«Christus natus est nobis, venite adoremus»

  Cada vez que nos hallamos en contacto íntimo con Dios, nos sentimos envueltos  en el misterio. Dios habita en una luz inaccesible… Como dice el Salmo 97: «tiniebla y nube lo rodean». Esto es una consecuencia inevitable de la infinita distancia que separa a la criatura de su Creador; pues aunque el hombre puede llegar al conocimiento de Dios por vía racional, es imposible para nosotros comprehender o asir al que, desde toda eternidad, es la plenitud misma del Ser, el Ipsum Esse, el Acto de los actos, el Ser que es Dios. No sólo nos es imposible comprehender a Dios sino también conocerlo enteramente. Ni siquiera será así en la visión cara a cara de la eternidad. Por eso, cuando Nuestro Padre Santo Tomás al final de su vida, le fue dado contemplar más de cerca el misterio de Dios, se dio cuenta que todo lo que había escrito era simple paja. Y eso es verdad. Dios supera y es infinitamente más que todo lo que el más grande de los hombres pueda conocer y decir de Él ¡Es Dios!

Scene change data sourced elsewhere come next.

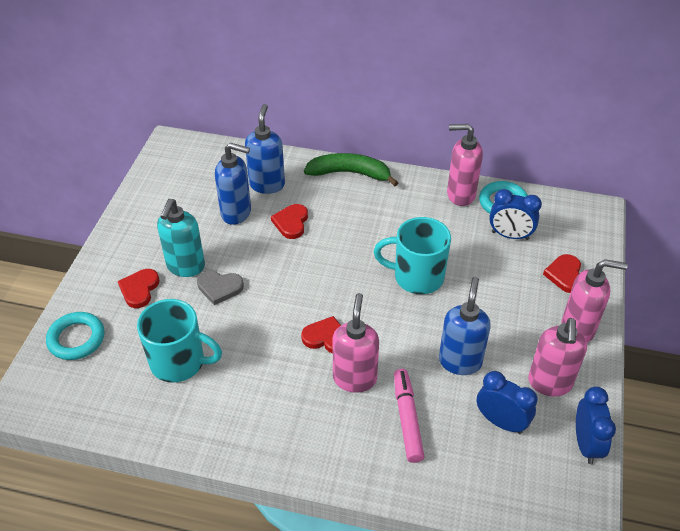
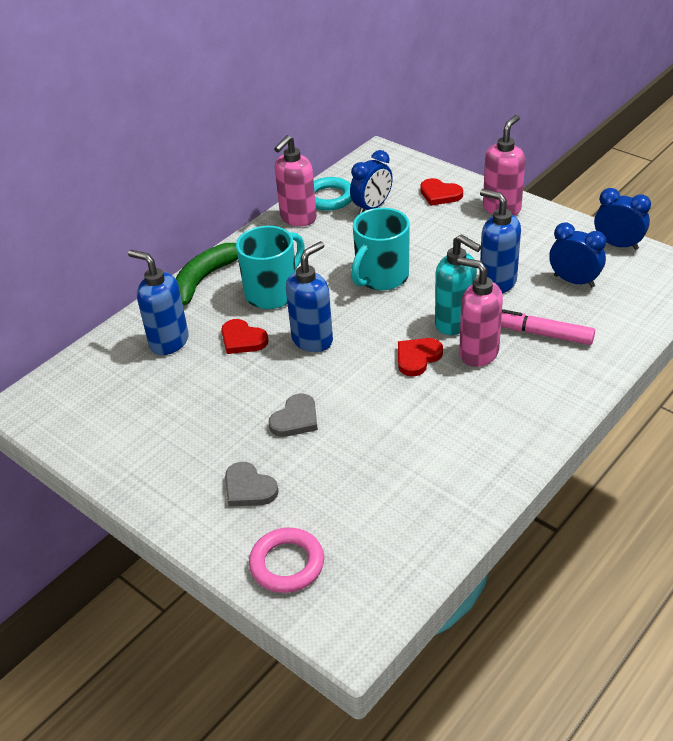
camera: 60 degrees left, 5 degrees down
turquoise ring [46,312,104,360] -> pink ring [249,528,324,593]
red heart [118,269,160,308] -> grey heart [225,462,279,507]
turquoise mug [137,299,222,383] -> turquoise mug moved to [236,226,305,309]
turquoise soap dispenser [157,199,205,277] -> turquoise soap dispenser moved to [435,234,482,335]
blue soap dispenser [215,142,251,225] -> blue soap dispenser moved to [286,241,333,352]
blue clock [477,371,537,434] -> blue clock turned 60 degrees clockwise [549,223,606,287]
pink soap dispenser [528,318,587,397] -> none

  El Apóstol San Juan dice: «Dios es luz, y en él no hay tiniebla alguna» (1 Jn 1,5). Masesta Luz cuyos fulgores nos envuelven y penetran, en vez de revelar a Dios a los ojos de nuestra alma, por su plenitud o super - abundancia, parece que lo oculta, de manera semejante a como el sol, por sus resplandores nos impiden contemplarlo. La Escritura nos dice que la Trinidad «habita en una luz inaccesible» (1 Tim 6,16). La luz divina deslumbra demasiado para que pueda penetrar con todos sus esplendores en nuestra débil mirada.

Sin embargo, a pesar de todo lo anterior, Dios en su infinita bondad, ha querido, de alguna manera y en alguna medida, traspasar este abismo: el Verbo, la Segunda Persona de la Santísima Trinidad, Dios de Dios, Luz de Luz, «resplandor de la luz eterna» (Sab 7,26), se ha revestido de nuestra carne y nace en Belén de Judá. Siendo Dios incomprensible, invisible, inasible e inaccesible para nosotros, por un designio difusivo de su bondad, quiso revelarse, quiso darnos a conocer la misma vida íntima de Dios, quiso hacerse visible, y en cierto sentido comprensible, abarcable y accesible para que, por Su medio, pudiéramos contemplar la divinidad y vivir en ella. Dios se hace hombre para que el hombre pueda contemplar a Dios. Como dice San Juan: «Hemos contemplado su gloria» (Jn 1).

  Envuelta enteramente en las nubes del misterio, esta Misa de media noche comenzó con aquellas palabras solemnes del Introito: «El Señor me ha dicho: ‘Tú eres mi Hijo, yo te he engendrado hoy». Es el grito del alma humana de Cristo, que por vez primera revela a la tierra lo que oyen los cielos desde toda la eternidad. Este «hoy» es el día de la eternidad, día sin aurora y sin ocaso. El Padre celestial contempla a su Hijo encarnado, el cual hecho hombre no deja de ser su Verbo. La primera mirada que reposa sobre Cristo, el primer amor de que se ve rodeado, es la mirada y el amor de su Padre: «El Padre me ama» (Jn 15,9).

  Y este misterio admirable ha tenido por finalidad que el hombre, vuelto a su santidad original, participe de la vida misma de Dios por la filiación adoptiva.

 Pidámosle a María Santísima, en esta noche santa, que engendre y dé a luz al Verbo en nuestros corazones y en nuestro mundo contemporáneo, para que el fin grandioso que Dios se ha propuesto con la Encarnación sea realidad en la historia humana, en Schola Veritatis y en cada uno de nosotros.